The CIL architecture design is illustrated in Figure 2. The next sections of the paper detail its preventive and defensive cybersecurity measures and their corresponding solutions.

2. Preventive cybersecurity measures

Concerning preventive measures, CIL focuses on TF devices supporting IEC 61850 communications secured by IEC 62351 profiles. The IEC 62351 suite of standards [3] is the reference for securing communications within the electrical sector. It offers technical solutions and guidelines aimed at ensuring the cybersecurity of networks and control systems utilized in the industry, thereby preserving the reliability and integrity of the electrical system.

Among the most effective solutions for communication security, not only within the electrical domain but across various sectors, is the Transport Layer Security (TLS) protocol. TLS boasts a rich history within the realm of Internet security protocols. Its origins stem from the Secure Sockets Layer (SSL) protocol, developed by Netscape Communications in the 1990s. Over the years, SSL underwent multiple revisions, addressing security vulnerabilities in a young and evolving tool. In 1999, SSL 3.0 was standardized as TLS 1.0 by the Internet Engineering Task Force (IETF), overseeing the protocol development and management. TLS 1.0 significantly enhanced security and reliability compared to earlier versions of SSL. Subsequently, new iterations of TLS were released to tackle emerging security challenges and enhance performance. TLS 1.1 was introduced in 2006, followed by TLS 1.2 in 2008. The latter version introduced more robust cryptographic algorithms and addressed identified weaknesses. More recently, TLS 1.3 was standardized in 2018. This version brought substantial improvements in security and performance. TLS 1.3 streamlined the connection negotiation process and eliminated older, less secure encryption algorithms. Presently, TLS stands as one of the most widely adopted protocols for securing communications over the Internet. It is utilized to safeguard a broad spectrum of applications. The adoption of TLS has significantly contributed to ensuring privacy and protecting sensitive data exchanged between entities across public or private networks. One of TLS's key strengths, which has contributed to its success and widespread adoption, lies in its adaptability to new technologies and next-generation devices.

IEC 62351-3 specifies how to provide confidentiality, integrity, and authentication for telecontrol protocols utilizing TCP/IP as the transport layer for information. This may encompass SCADA (Supervisory Control and Data Acquisition) and telecontrol protocols, as well as other protocols used for diverse or ancillary purposes. IEC has assessed that TLS is applicable to modern electrical devices, enabling the implementation of robust security measures without the need for significant changes to the TLS protocol itself. IEC's profiling primarily involves selecting parameters within the operational ranges offered by TLS. This simplifies implementation and promotes the adoption of TLS as an integral component of security solutions in the electrical sector. IEC 62351-3 provides a detailed specification regarding the TLS functionalities that devices must support, imposing constraints on device behaviour and the utilization of TLS algorithms, ensuring adequate communication security. This includes allowed TLS versions, appropriate cryptographic algorithms, and devices behaviour during the telecontrol session and at the occurrence of specific events. The specification focuses on the TLS 1.2 as the mandatory protocol version to be supported by devices and software, while the specification for TLS 1.3 has also been introduced in the recent second edition of the standard to leverage the advances of latest TLS version.

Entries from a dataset
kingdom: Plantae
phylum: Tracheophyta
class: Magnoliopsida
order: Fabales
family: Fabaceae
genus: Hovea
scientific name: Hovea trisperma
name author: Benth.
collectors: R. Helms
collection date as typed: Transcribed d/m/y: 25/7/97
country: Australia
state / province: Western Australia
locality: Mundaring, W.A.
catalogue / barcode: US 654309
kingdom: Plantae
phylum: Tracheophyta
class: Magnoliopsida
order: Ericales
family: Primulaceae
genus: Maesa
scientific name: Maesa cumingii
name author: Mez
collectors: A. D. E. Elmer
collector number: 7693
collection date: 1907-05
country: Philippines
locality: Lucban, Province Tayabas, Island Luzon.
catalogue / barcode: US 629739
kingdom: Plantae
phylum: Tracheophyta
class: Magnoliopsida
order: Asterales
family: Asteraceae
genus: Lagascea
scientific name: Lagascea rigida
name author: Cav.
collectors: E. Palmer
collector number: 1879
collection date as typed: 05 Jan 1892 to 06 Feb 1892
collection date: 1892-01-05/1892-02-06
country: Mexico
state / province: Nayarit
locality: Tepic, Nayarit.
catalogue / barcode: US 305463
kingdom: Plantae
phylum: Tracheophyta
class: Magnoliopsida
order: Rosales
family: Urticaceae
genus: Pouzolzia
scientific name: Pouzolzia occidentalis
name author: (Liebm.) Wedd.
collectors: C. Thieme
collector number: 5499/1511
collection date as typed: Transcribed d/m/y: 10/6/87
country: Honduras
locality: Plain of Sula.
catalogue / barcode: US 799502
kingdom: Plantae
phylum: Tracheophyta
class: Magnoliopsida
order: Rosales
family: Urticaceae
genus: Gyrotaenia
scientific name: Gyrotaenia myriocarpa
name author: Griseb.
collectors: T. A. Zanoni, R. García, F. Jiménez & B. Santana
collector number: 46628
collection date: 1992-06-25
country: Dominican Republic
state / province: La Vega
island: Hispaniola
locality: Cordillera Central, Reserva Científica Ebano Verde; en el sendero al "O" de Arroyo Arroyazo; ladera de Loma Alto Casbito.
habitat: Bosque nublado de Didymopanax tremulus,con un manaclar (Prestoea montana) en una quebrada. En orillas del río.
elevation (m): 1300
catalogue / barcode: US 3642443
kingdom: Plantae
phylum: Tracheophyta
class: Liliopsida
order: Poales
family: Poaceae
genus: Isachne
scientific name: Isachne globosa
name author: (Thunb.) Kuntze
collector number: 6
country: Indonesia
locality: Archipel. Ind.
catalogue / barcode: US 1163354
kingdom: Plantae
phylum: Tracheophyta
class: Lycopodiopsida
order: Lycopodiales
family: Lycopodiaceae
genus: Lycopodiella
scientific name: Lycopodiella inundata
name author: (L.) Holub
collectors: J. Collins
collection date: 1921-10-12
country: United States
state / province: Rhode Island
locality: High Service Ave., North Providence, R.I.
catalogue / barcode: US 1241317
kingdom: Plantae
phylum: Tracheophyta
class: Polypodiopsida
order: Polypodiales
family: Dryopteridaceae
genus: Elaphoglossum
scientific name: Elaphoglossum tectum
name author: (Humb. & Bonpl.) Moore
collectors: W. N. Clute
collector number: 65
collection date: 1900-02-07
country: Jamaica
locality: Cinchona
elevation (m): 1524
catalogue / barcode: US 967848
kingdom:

> STATED EXERCISE 1: According to the cybersecurity text, which TLS version must devices and software support under IEC 62351-3?
> STATED EXERCISE 2: Please return the cybersecurity text from "Concerning preventive measures, CIL" to "the electrical system.".
> STATED EXERCISE 3: Carry the cybersecurity text forward from its last sentence.

> OUTPUT 1: TLS 1.2

> OUTPUT 2:
Concerning preventive measures, CIL focuses on TF devices supporting IEC 61850 communications secured by IEC 62351 profiles. The IEC 62351 suite of standards [3] is the reference for securing communications within the electrical sector. It offers technical solutions and guidelines aimed at ensuring the cybersecurity of networks and control systems utilized in the industry, thereby preserving the reliability and integrity of the electrical system.

> OUTPUT 3:
IEC 62351-3 also defines security events for specific conditions which the device should detect and notify, to support error management, security control logs, intrusion detection, and compliance testing. A telecontrol session typically involves the interaction between a controlling station (i.e. a SCADA system) and a controlled Intelligent Electronic Device (IED); for maximum security and interoperability both have to support IEC 62351. Unfortunately, IEC 62351 is not yet widely supported by the products and devices available on the market, but the situation is rapidly changing in consequence of the raising awareness of the impact of cyberattacks and the normative requirements introduced by national regulations. For RSE TF a survey was conducted to identify products with proper IEC 62351 support.
The SCADA system that was selected benefits from the participation by the developers in IEC 62351 standardization committees, enabling quicker product updates to meet new specifications. The product is designed considering the needs of the energy sector, and is well-suited for applications in energy generation, transmission, and distribution, automating control of power substations, renewable generation, and storage management. The SCADA product was chosen due to its TLS support. Table 1 summarizes the most relevant configuration parameters supported by the software tool.

Regarding the controlled device side, the opportunity was seized to integrate in the RSE TF a Plant Central Controller, or Controllore Centrale di Impianto (CCI), recently introduced by the Italian regulation in compliance with the Norm CEI (Comitato Elettrotecnico Italiano) 0-16 [1]. The primary tasks of the CCI include:

• coordinating the operation of various components within the system to ensure that the system itself operates to meet the Distribution System Operator (DSO) requirements at the point of connection with the power grid, as well as the needs of other operators, such as aggregators and plant owner;
• gathering relevant information about the energy infrastructure to ensure the network observability and transmitting it to the DSO through standard and secure communications.

In the context of energy microgrids telecontrol, the CCI device is adequate as the Annex T of CEI 0-16 outlines cybersecurity requirements directly derived from those of IEC 62351, including specifications for the TLS protocol. Therefore, it becomes possible to establish secure telecontrol sessions via the IEC 61850/MMS protocol [2] with TLS protection on the SCADA-CCI segment in Figure 3, thereby reducing the attack surface exposed to malicious entities, in alignment with the security by design principle. To meet the needs relating to the time synchronization of the communications, a powerful synch server installed at the PCS-ResTest Laboratory is deployed, capable of distributing the standard PTP (Precision Time Protocol) [4] synchronization information within the RSE TF networks and supporting the NTP (Network Time Protocol) service to the CCI device. For maximum precision, the synch server acquires the time reference from the Global Navigation Satellite System (GNSS) constellations via a dedicated external antenna.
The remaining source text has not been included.